The G20 must act immediately to enhance the health of women, children, and adolescents and to address unnecessary deaths. The G20 presidency is presently held by India, which is dedicated to attaining universal health coverage and enhancing healthcare service delivery internationally. As part of a digital plan released in 2021, India, for example, has suggested many projects for digital health solutions. These digital technologies allowed the registration of one billion individuals in order to track vaccination coverage, as well as the delivery of nearly 1.78 billion doses of the covid-19 vaccine. Given the continued effects of the climate catastrophe on public health, India has also suggested measures on the climate-health nexus, as well as attempts to improve pandemic preparation and response. It is critical that these programmes be gender and age appropriate, for example, by promoting women-centric digital health services.

Cooperation across borders is essential for exchanging best practises and solving common difficulties. Effective adaptation to climate change, for example, requires both systemic methods and nations supporting each other’s efforts to raise financial resources and enhance technology skills via South-South and North-South cooperation. G20 nations must also take more concrete steps to address the health and well-being concerns that women, children, and adolescents confront.

First and foremost, G20 nations must prioritise additional cross-cutting finance to strengthen health systems, improve access to vital health services, and address socioeconomic determinants of health such as poverty and gender inequality. Investing in physical and digital infrastructure with a gender perspective has the potential to lessen the burden of unpaid labour, enhance welfare, generate employment, raise labour force participation, close the digital gender gap, boost productivity, and promote economic development.

Second, many nations are trying to sustain pre-pandemic health-spending levels. This has a global impact on the health of mothers, children, and adolescents. Global efforts are needed to aid nations in strengthening their health systems by drawing greater development assistance for health and finding long-term solutions to debt relief. The G20 must push for this.

Third, we need sophisticated data systems to properly monitor and execute policies and initiatives. Given that the G20 nations account for over 85% of global GDP, two-thirds of the world population, and wield enormous political power, they are ideally positioned to drive research and development of new and better health technologies and vaccines.
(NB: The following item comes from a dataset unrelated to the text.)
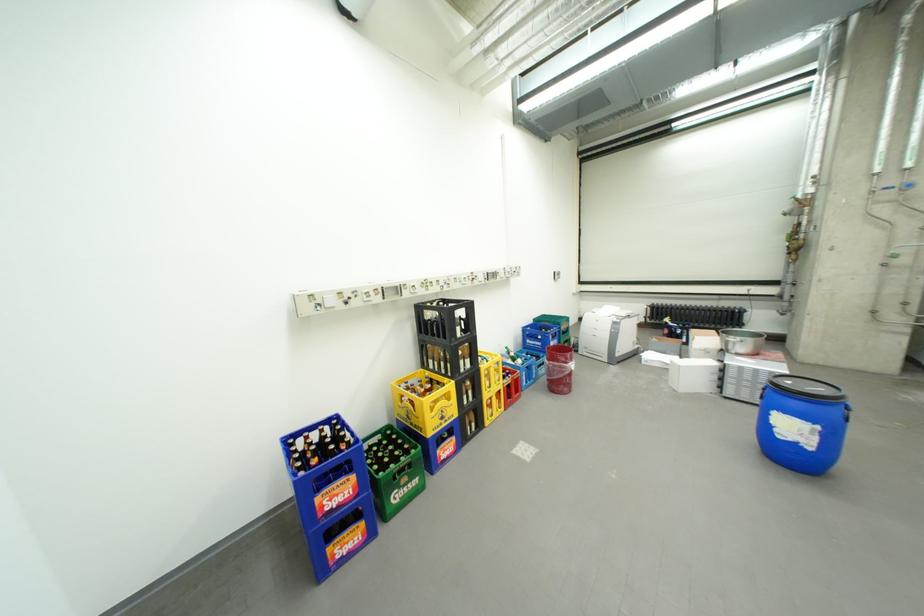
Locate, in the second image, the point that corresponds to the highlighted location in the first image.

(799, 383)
When investing in these areas and making choices, it is critical to include women, children, and adolescents in meaningful ways.
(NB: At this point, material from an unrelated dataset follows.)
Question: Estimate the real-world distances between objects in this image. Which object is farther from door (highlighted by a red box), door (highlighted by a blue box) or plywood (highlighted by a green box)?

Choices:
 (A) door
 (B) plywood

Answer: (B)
Fourth, investing in early childhood development is critical, including family-friendly policies and comprehensive social support. Such investments may improve cognitive capital — the whole collection of intellectual talents that defines human capacities, principally cultivated prenatally and in early infancy — leading to equitable economic development. To combat teenage unemployment throughout the G20, adolescents’ skills, such as digital literacy, must be developed, as well as technology-driven and environmentally responsible development.
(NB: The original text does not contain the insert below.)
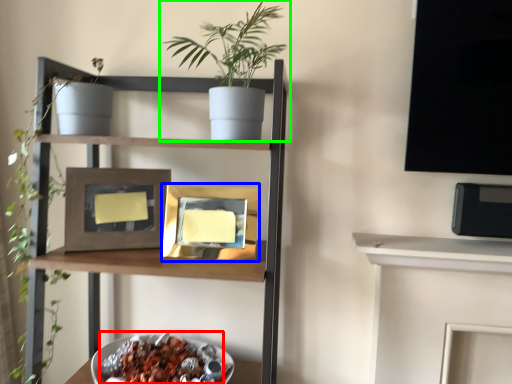
Question: Based on their relative distances, which object is farther from food (highlighted by a red box)? Choose from picture frame (highlighted by a blue box) and houseplant (highlighted by a green box).

Choices:
 (A) picture frame
 (B) houseplant

Answer: (B)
The G20 must highlight women’s, children’s, and adolescents’ health and well-being by making it a permanent fixture on its action agenda. This need focused, increased, and sustained funding, as well as increased global coordination and solidarity to ensure that no woman, child, adolescent, or country falls behind.

Women’s, children’s, and adolescents’ health and well-being are critical for global economic development. This cannot be maximised in the absence of strong G20 leadership.